» **What to do**: Exclude any images and output the remaining records exactly.

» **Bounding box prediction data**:
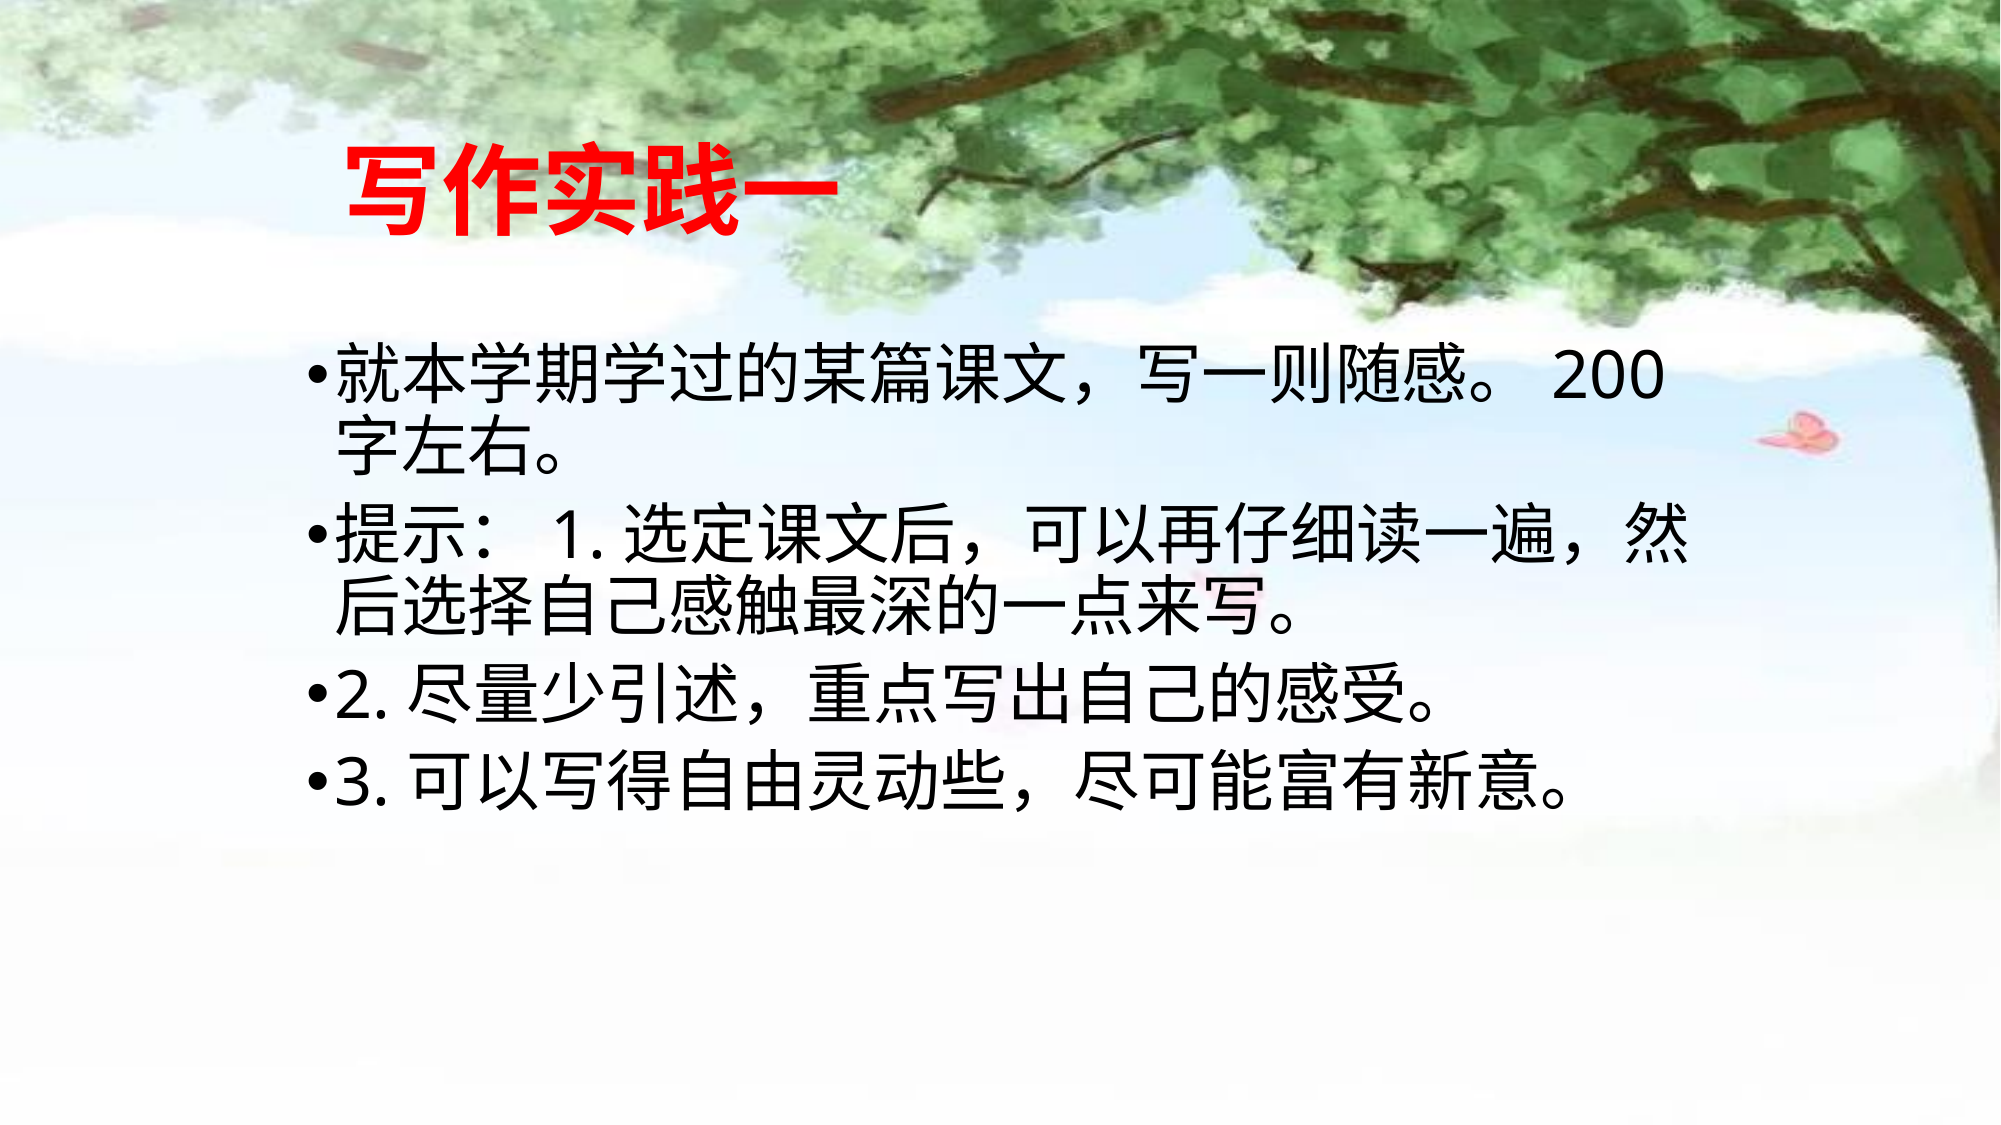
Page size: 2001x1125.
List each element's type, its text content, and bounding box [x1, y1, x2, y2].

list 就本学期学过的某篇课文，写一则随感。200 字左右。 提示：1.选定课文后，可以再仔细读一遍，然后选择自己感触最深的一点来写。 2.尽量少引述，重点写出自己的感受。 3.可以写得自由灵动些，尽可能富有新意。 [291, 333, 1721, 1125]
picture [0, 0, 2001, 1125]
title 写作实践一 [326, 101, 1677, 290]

» **Problem solution**:
Page size: 2001x1125.
List each element's type, its text content, and bounding box [x1, y1, x2, y2].

list 就本学期学过的某篇课文，写一则随感。200 字左右。 提示：1.选定课文后，可以再仔细读一遍，然后选择自己感触最深的一点来写。 2.尽量少引述，重点写出自己的感受。 3.可以写得自由灵动些，尽可能富有新意。 [291, 333, 1721, 1125]
picture [0, 0, 2001, 1125]
title 写作实践一 [326, 101, 1677, 290]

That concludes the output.